SVG is a pretty flexible format. Vector graphic editors often inject a lot of extraneous data to make their job easier. Unfortunately this excess data is just ignored by browsers and from that perspective just looks like bloat. In my opinion, output from editors such as Inkscape or Adobe Illustrator are not quite ready for the web, especially for purposes like clip-art. It's not at all rare to find files up on Open ClipArt with large chunks of the file that are not even used (extraneous gradients, filters, etc). I had an itching to learn a little Python so I used this as an excuse to create a script that would tidy up SVG files: Scour.

The SVG Posse, Doug Schepers, attended the Libre Graphics Meeting this month in Montreal and gave a quick 5-minute talk on the script, which was kind of fun for me to watch.

Note that the purpose of this script is to make the SVG documents ready for web browsers - it shouldn't be used on files that have already been manually edited. The script strives to maintain a visually identical image, but it does not preserve all semantics (for instance, it might collapse groups). I provide switches to turn off some features, but not all. In addition, it doesn't handle external CSS or <style> elements yet.

Anyway, time to start using the script. Download it. Ask questions. Open bugs. Request features. Send me patches.

§536 · May 17, 2009 · Software, SVG, Technology, Web · Tags: , , · [Print]

Leave a Comment to “Scrubs”

  1. anon says:

    Nice. I’ve written several one-off scripts to clean up SVG from various places, having a general tool seems good.

    A couple of teeny notes from looking at the source for five minutes:

    * Print informative stuff to sys.stderr to avoid caring if you’re using stdout as a pipe.

    * Don’t use the string module, most of the functions are now string methods or otherwise available (yes, this isn’t all that clear from the docs).

    ** string.atof(value) -> float(value)

    ** string.join(list, s) -> s.join(list)

    * Various other not-yet-familiar with idiomatic python things

    …actually, I’ll do a nitpickers patch for you to accept if you wish.

  2. Sounds good anon. Btw, what is the benefit of using float(value) vs string.atof()? Quicker? Safer? Cleaner code?

  3. anon says:

    It’s just the modern spelling.

    Emailed you a bundle that’ll probably more informative than practical, largely different ways of writing what you had already.
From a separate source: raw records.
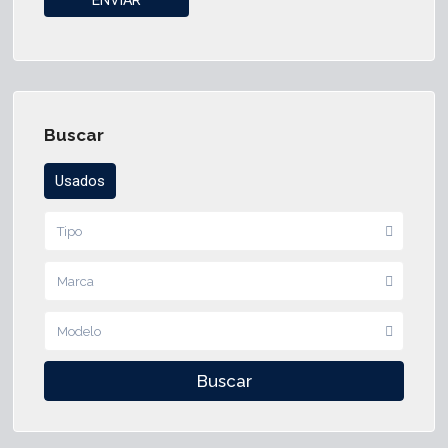
Buscar
Usados
Tipo
Marca
Modelo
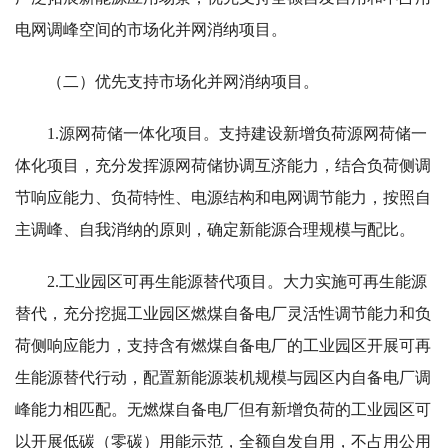
电网调峰空间的市场化并网消纳项目。
（二）优先支持市场化并网消纳项目。
1.源网荷储一体化项目。支持建设新增负荷源网荷储一
体化项目，充分发挥源网荷储协调互济能力，结合负荷侧调
节响应能力、负荷特性、电源结构和电网调节能力，按照自
主调峰、自我消纳的原则，确定新能源合理规模与配比。
2.工业园区可再生能源替代项目。大力实施可再生能源
替代，充分挖掘工业园区燃煤自备电厂灵活性调节能力和负
荷侧响应能力，支持含有燃煤自备电厂的工业园区开展可再
生能源替代行动，配置新能源装机规模与园区内自备电厂调
峰能力相匹配。无燃煤自备电厂但有新增负荷的工业园区可
以开展低碳（零碳）用能示范，全额自发自用，不占用公用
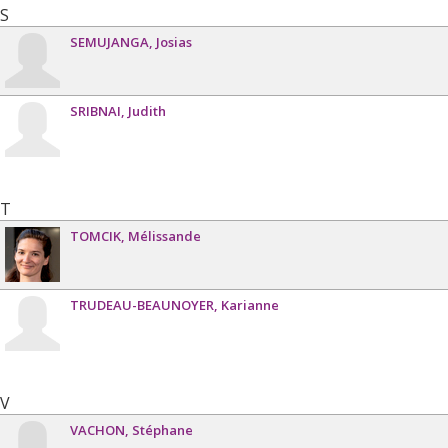
S
SEMUJANGA
Josias
SRIBNAI
Judith
T
TOMCIK
Mélissande
TRUDEAU-BEAUNOYER
Karianne
V
VACHON
Stéphane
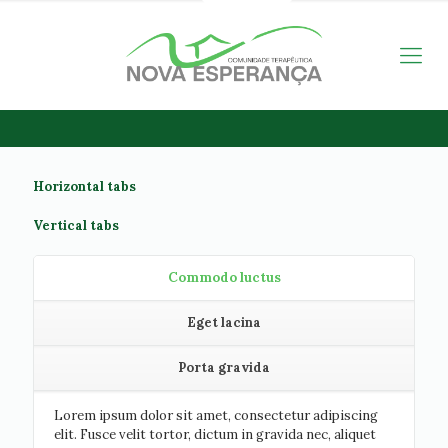
Horizontal tabs
Vertical tabs
Commodo luctus
Eget lacina
Porta gravida
Lorem ipsum dolor sit amet, consectetur adipiscing
elit. Fusce velit tortor, dictum in gravida nec, aliquet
Stopped before doing anything of use as much of the code is string handling, which is difficult and annoying to write well in python.

    (Your captcha should be SVG! Then at least I’d have a shot at answering it without having to start X by looking at d attributes in the source.)

  4. Jeff says:

    Thanks Martin, I’ve merged in your patch and will adapt my code to be more PC (python-correct) over time.

    Any thoughts on how an SVG captcha would look? I would think any inline SVG with <text> elements in them would be trivial to hack… Not as many people could look at d attributes on path elements and try to decipher the image

  5. anon says:

    I think Jeff Atwood’s captcha shows that anything not used on thousands of other sites is pretty robot-proof by virtue of not being worth the time of script-kiddie. Even using <svg:text/> would probably an equivalent “hack” difficulty to your image with PWNtcha.

    But a captcha with <svg:path/> would be fun just for its own sake… and it’d keep out IE users. 😉

  6. Rob says:

    This website withholds it CSS to IE8 even though that has the most extensive CSS 2.1 support around.

    Ugly shit.

  7. Actually Rob, I don’t withhold my CSS from IE8 at all. You can see that in my source. However, since IE does not support SVG I cannot duplicate the look/feel of this website to IE users, unfortunately. Let’s hope for a better IE9.

    Btw, your comment has prompted me to add a ‘todo’ to my list to look at this site again on a Windows VM real soon now.

  8. C3PO says:

    Nice tool, I had the same idea one million times.

    I’m dowloading it, thanks.

  9. That was an inspiring post,

    Nice information about SVG


  10. Adrian says:

    Hey Jeff,

    Just used scour on the 2348 files in the IAN Image Library and it went from 220MB to 131MB – nice work – should result in better performance when using them with svg-edit too!

    Now I just need to do some testing to make sure none have changed visually 🙂